I know its not technically the 15th, but I’ve been busy. 

Sales this month started out strong and then Valentine’s Day rolled around and smacked me.  I really need to start anticipating holidays and releasing special versions/ads for them, because otherwise my sales tend to decline to zero around them.  Note that the following numbers are not quite contiguous with the last stats update, because I gave that on the 30th in a month that has more than 30 days, plus I reach the 30th a day before my market does.  Oops.  So you could increase these numbers by 3 sales if you want to have a full accounting of how much money I’ve made since last time.

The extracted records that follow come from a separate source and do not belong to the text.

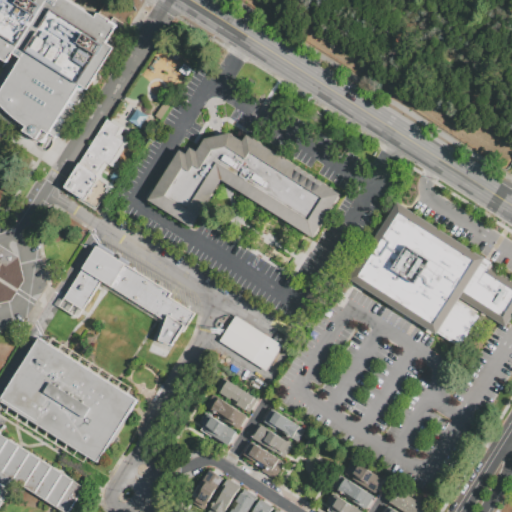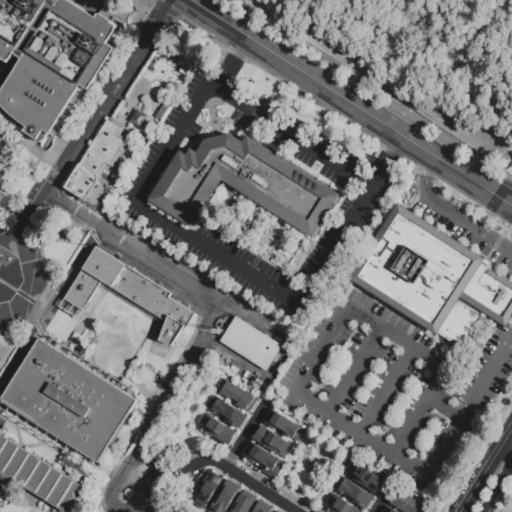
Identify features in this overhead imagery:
building: (52, 58)
building: (49, 60)
road: (232, 62)
road: (351, 101)
road: (99, 115)
parking lot: (298, 140)
road: (393, 145)
parking lot: (165, 161)
building: (96, 163)
building: (96, 167)
road: (430, 175)
building: (241, 182)
building: (242, 182)
road: (150, 211)
road: (467, 224)
road: (12, 233)
parking lot: (465, 236)
parking lot: (292, 260)
building: (429, 273)
building: (432, 276)
road: (35, 282)
road: (182, 284)
building: (126, 292)
building: (126, 292)
building: (249, 342)
building: (250, 343)
road: (318, 357)
parking lot: (479, 365)
road: (357, 370)
road: (486, 380)
parking lot: (382, 385)
parking lot: (498, 385)
road: (390, 390)
building: (235, 394)
building: (234, 395)
building: (67, 399)
building: (66, 400)
building: (224, 410)
building: (224, 412)
building: (283, 424)
building: (285, 425)
road: (469, 426)
building: (215, 428)
building: (216, 428)
road: (245, 435)
building: (271, 440)
building: (274, 442)
building: (261, 459)
building: (263, 459)
road: (213, 461)
road: (484, 469)
road: (120, 474)
building: (362, 475)
building: (362, 475)
building: (35, 477)
building: (36, 477)
road: (497, 488)
building: (205, 489)
building: (206, 490)
building: (351, 491)
building: (353, 491)
building: (223, 497)
building: (224, 498)
road: (380, 500)
building: (406, 502)
building: (241, 503)
building: (243, 503)
building: (407, 503)
building: (338, 504)
road: (117, 505)
building: (339, 505)
building: (261, 507)
building: (262, 508)
building: (388, 509)
building: (389, 510)
building: (274, 511)
building: (275, 511)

Gross Sales: $294.45 (11 total, no refunds.  4 CDs requested)

Fulfillment costs:

   CDs: ~$42*

   Paypal: $7.64

Other Expenses (through end of month):

    AdWords: $45

    GoDaddy: $7

    e-junkie: $5

Total Expenses: ~$108

Profit: ~$195

 *Note: This number includes 3 CDs more than customers actually ordered.  One of those is a proof copy of the SwiftCD CD for myself, so that I can see what the customers get their hands on for the purpose of being able to explain it better (sidenote: I would oh so appreciate a live preview feature for making changes — cd-fulfillment doesn’t have one either but they do include some simulated sample invoices, etc, so you have a general idea).  The other two are replacement CDs for two customers who got CDs from cd-fulfillment.com with a graphic that I had sized correctly, resulting in labels which are below my quality standards.

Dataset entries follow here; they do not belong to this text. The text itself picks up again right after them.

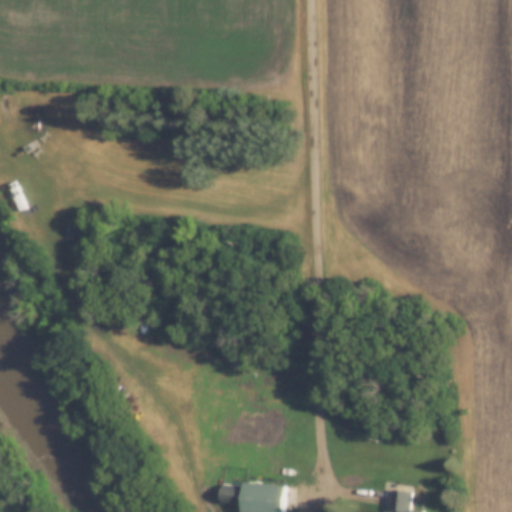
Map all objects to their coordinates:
road: (319, 230)
river: (70, 391)
building: (271, 421)
building: (344, 425)
building: (396, 497)
building: (257, 498)
road: (336, 499)
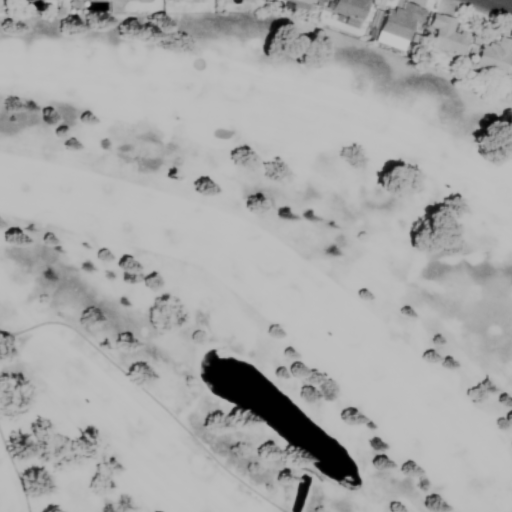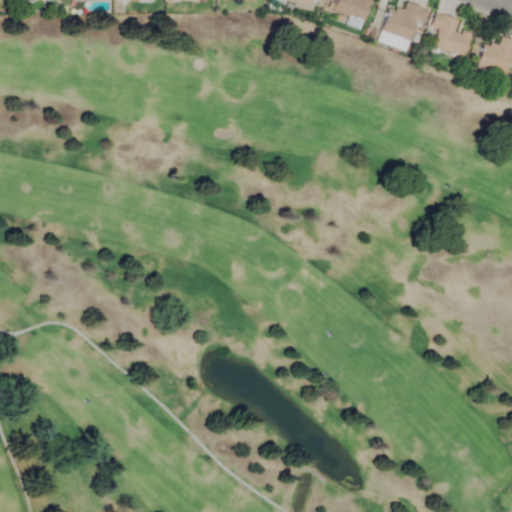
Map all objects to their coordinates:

Other statistics: my traffic, number of downloads, and number of confirmed downloads have been at sustained peaks for the last week and a half.  (Wish me luck — typically, my sales peaks trail download peaks by about a week.)  I know average over 400 visitors on weekdays and about 200 on weekends, whereas my comparable figures for, say, November were about 100 and 50.  This is after discounting traffic which I receive from my blog, which has been far higher than usual recently after I had a few high traffic posts.  (The one immediately below about dealing with problem customers has had about 5,000 views and, to judge by the email responses I am getting, has rocketed far out of my normal English-teacher-or-uISV-owner demographic.  I’m getting notes of commiseration from people as diverse as real estate agents and medical malpractice attourneys.)